● **ASSIGNMENT**:
Below are some entries. Copy each line that holds the string "reset".

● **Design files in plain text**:
>>>>

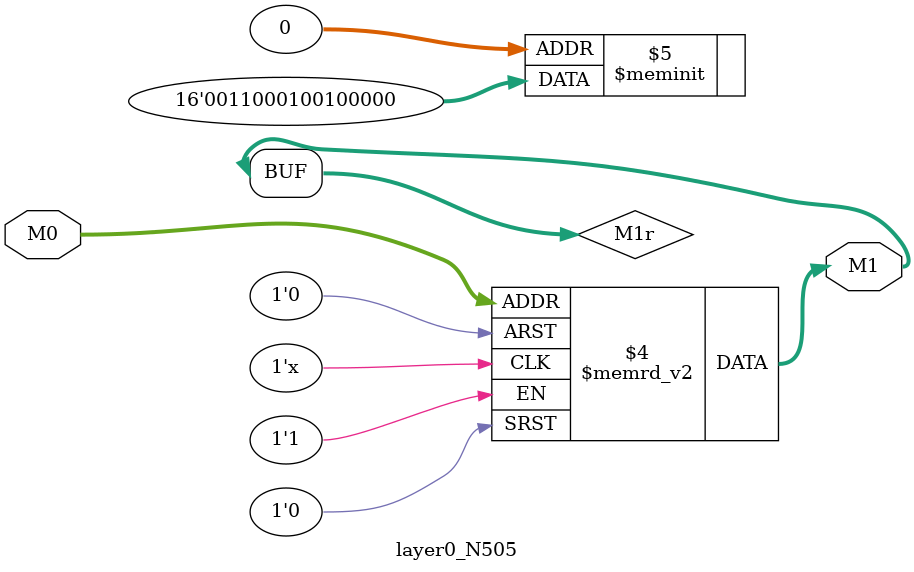
<source format=v>
module layer0_N505 ( input [2:0] M0, output [1:0] M1 );

	(*rom_style = "distributed" *) reg [1:0] M1r;
	assign M1 = M1r;
	always @ (M0) begin
		case (M0)
			3'b000: M1r = 2'b00;
			3'b100: M1r = 2'b01;
			3'b010: M1r = 2'b10;
			3'b110: M1r = 2'b11;
			3'b001: M1r = 2'b00;
			3'b101: M1r = 2'b00;
			3'b011: M1r = 2'b00;
			3'b111: M1r = 2'b00;

		endcase
	end
endmodule

</source>
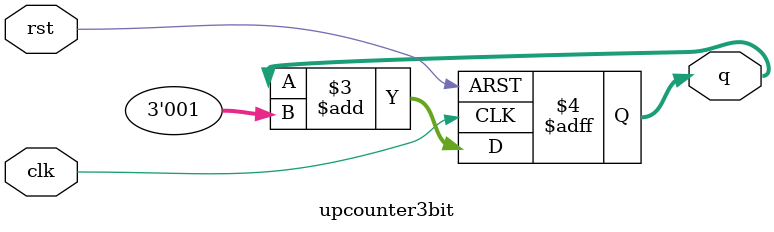
<source format=v>
module upcounter3bit (clk,rst,q);
    input clk,rst;
    output reg [2:0]q;

    always @(negedge rst, posedge clk)
    if (!rst)
    q=3'b000;
    else
    q= q + 3'b001;
endmodule
</source>
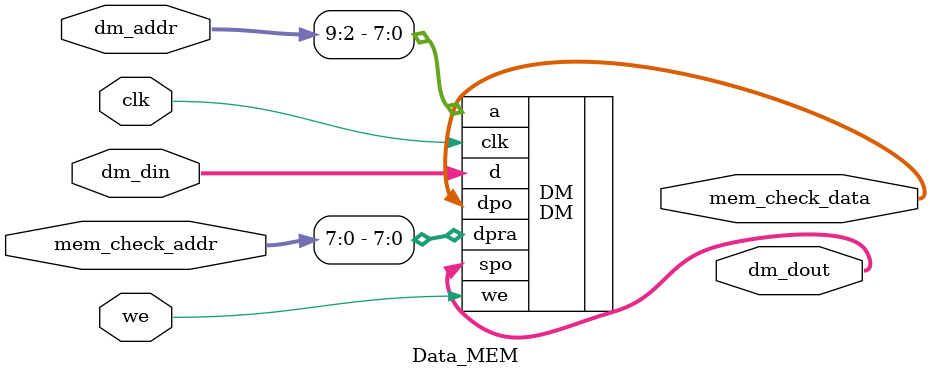
<source format=v>
module Data_MEM(
    input clk,
    input we,

    input [31:0] dm_addr,
    input [31:0] dm_din,
    output [31:0] dm_dout,
    
    input [31:0] mem_check_addr,
    output [31:0] mem_check_data
);
DM DM (
  .a(dm_addr[9:2]),        // input wire [7 : 0] a
  .d(dm_din),        // input wire [31 : 0] d
  .dpra(mem_check_addr[7:0]),  // input wire [7 : 0] dpra
  .clk(clk),    // input wire clk
  .we(we),      // input wire we
  .spo(dm_dout),    // output wire [31 : 0] spo
  .dpo(mem_check_data)    // output wire [31 : 0] dpo
);
endmodule
</source>
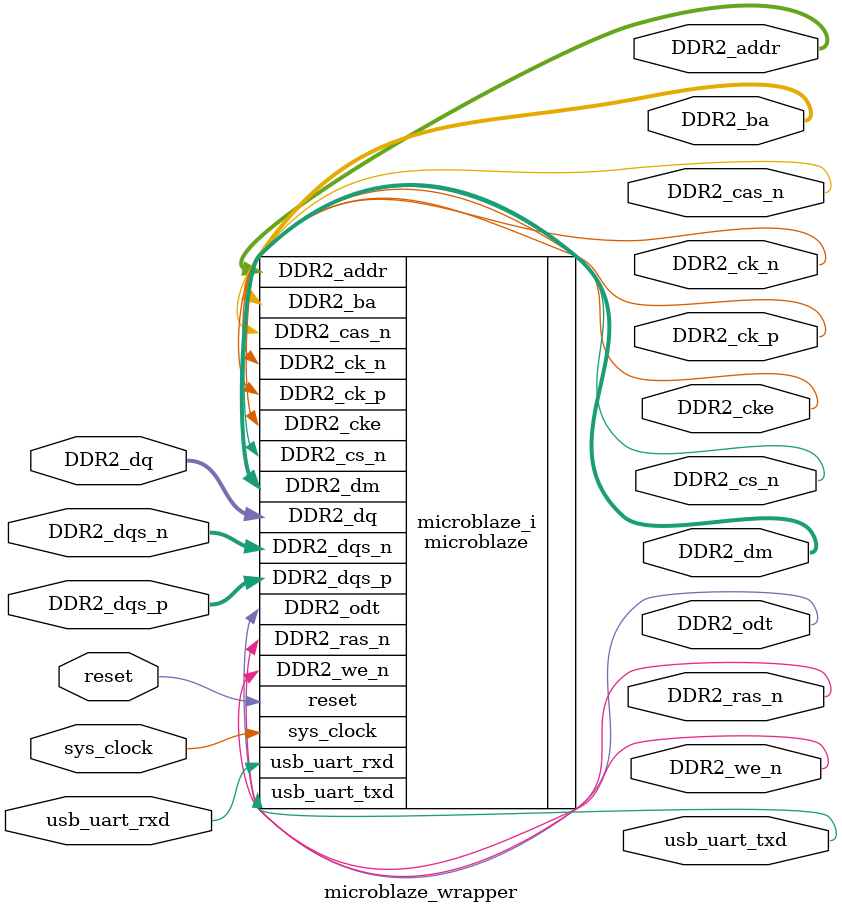
<source format=v>
`timescale 1 ps / 1 ps

module microblaze_wrapper
   (DDR2_addr,
    DDR2_ba,
    DDR2_cas_n,
    DDR2_ck_n,
    DDR2_ck_p,
    DDR2_cke,
    DDR2_cs_n,
    DDR2_dm,
    DDR2_dq,
    DDR2_dqs_n,
    DDR2_dqs_p,
    DDR2_odt,
    DDR2_ras_n,
    DDR2_we_n,
    reset,
    sys_clock,
    usb_uart_rxd,
    usb_uart_txd);
  output [12:0]DDR2_addr;
  output [2:0]DDR2_ba;
  output DDR2_cas_n;
  output [0:0]DDR2_ck_n;
  output [0:0]DDR2_ck_p;
  output [0:0]DDR2_cke;
  output [0:0]DDR2_cs_n;
  output [1:0]DDR2_dm;
  inout [15:0]DDR2_dq;
  inout [1:0]DDR2_dqs_n;
  inout [1:0]DDR2_dqs_p;
  output [0:0]DDR2_odt;
  output DDR2_ras_n;
  output DDR2_we_n;
  input reset;
  input sys_clock;
  input usb_uart_rxd;
  output usb_uart_txd;

  wire [12:0]DDR2_addr;
  wire [2:0]DDR2_ba;
  wire DDR2_cas_n;
  wire [0:0]DDR2_ck_n;
  wire [0:0]DDR2_ck_p;
  wire [0:0]DDR2_cke;
  wire [0:0]DDR2_cs_n;
  wire [1:0]DDR2_dm;
  wire [15:0]DDR2_dq;
  wire [1:0]DDR2_dqs_n;
  wire [1:0]DDR2_dqs_p;
  wire [0:0]DDR2_odt;
  wire DDR2_ras_n;
  wire DDR2_we_n;
  wire reset;
  wire sys_clock;
  wire usb_uart_rxd;
  wire usb_uart_txd;

  microblaze microblaze_i
       (.DDR2_addr(DDR2_addr),
        .DDR2_ba(DDR2_ba),
        .DDR2_cas_n(DDR2_cas_n),
        .DDR2_ck_n(DDR2_ck_n),
        .DDR2_ck_p(DDR2_ck_p),
        .DDR2_cke(DDR2_cke),
        .DDR2_cs_n(DDR2_cs_n),
        .DDR2_dm(DDR2_dm),
        .DDR2_dq(DDR2_dq),
        .DDR2_dqs_n(DDR2_dqs_n),
        .DDR2_dqs_p(DDR2_dqs_p),
        .DDR2_odt(DDR2_odt),
        .DDR2_ras_n(DDR2_ras_n),
        .DDR2_we_n(DDR2_we_n),
        .reset(reset),
        .sys_clock(sys_clock),
        .usb_uart_rxd(usb_uart_rxd),
        .usb_uart_txd(usb_uart_txd));
endmodule

</source>
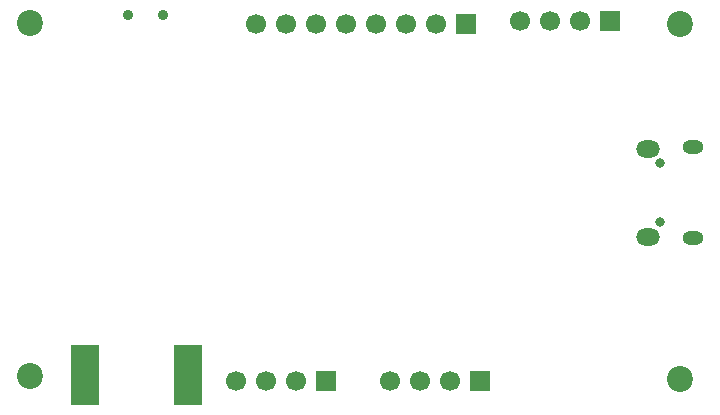
<source format=gbr>
%TF.GenerationSoftware,KiCad,Pcbnew,9.0.3*%
%TF.CreationDate,2025-09-24T15:40:22-07:00*%
%TF.ProjectId,linklet,6c696e6b-6c65-4742-9e6b-696361645f70,rev?*%
%TF.SameCoordinates,Original*%
%TF.FileFunction,Soldermask,Bot*%
%TF.FilePolarity,Negative*%
%FSLAX46Y46*%
G04 Gerber Fmt 4.6, Leading zero omitted, Abs format (unit mm)*
G04 Created by KiCad (PCBNEW 9.0.3) date 2025-09-24 15:40:22*
%MOMM*%
%LPD*%
G01*
G04 APERTURE LIST*
%ADD10R,1.700000X1.700000*%
%ADD11C,1.700000*%
%ADD12C,2.200000*%
%ADD13O,0.800000X0.800000*%
%ADD14O,1.800000X1.150000*%
%ADD15O,2.000000X1.450000*%
%ADD16C,0.900000*%
%ADD17R,2.420000X5.080000*%
G04 APERTURE END LIST*
D10*
%TO.C,J7*%
X95890000Y-82000000D03*
D11*
X93350000Y-82000000D03*
X90810000Y-82000000D03*
X88270000Y-82000000D03*
X85730000Y-82000000D03*
X83190000Y-82000000D03*
X80650000Y-82000000D03*
X78110000Y-82000000D03*
%TD*%
D12*
%TO.C,H4*%
X59000000Y-111800000D03*
%TD*%
D13*
%TO.C,J1*%
X112345000Y-98740000D03*
X112345000Y-93740000D03*
D14*
X115095000Y-100115000D03*
D15*
X111295000Y-99965000D03*
X111295000Y-92515000D03*
D14*
X115095000Y-92365000D03*
%TD*%
D10*
%TO.C,J2*%
X108120000Y-81750000D03*
D11*
X105580000Y-81750000D03*
X103040000Y-81750000D03*
X100500000Y-81750000D03*
%TD*%
D16*
%TO.C,SW1*%
X70250000Y-81200000D03*
X67250000Y-81200000D03*
%TD*%
D17*
%TO.C,J6*%
X63620000Y-111700000D03*
X72380000Y-111700000D03*
%TD*%
D10*
%TO.C,J4*%
X84080000Y-112200000D03*
D11*
X81540000Y-112200000D03*
X79000000Y-112200000D03*
X76460000Y-112200000D03*
%TD*%
D12*
%TO.C,H1*%
X114000000Y-82000000D03*
%TD*%
%TO.C,H3*%
X59000000Y-81900000D03*
%TD*%
%TO.C,H2*%
X114000000Y-112000000D03*
%TD*%
D10*
%TO.C,J3*%
X97120000Y-112200000D03*
D11*
X94580000Y-112200000D03*
X92040000Y-112200000D03*
X89500000Y-112200000D03*
%TD*%
M02*

</source>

<<<<

● **FINAL ANSWER**:
    reset,
  input reset;
  wire reset;
        .reset(reset),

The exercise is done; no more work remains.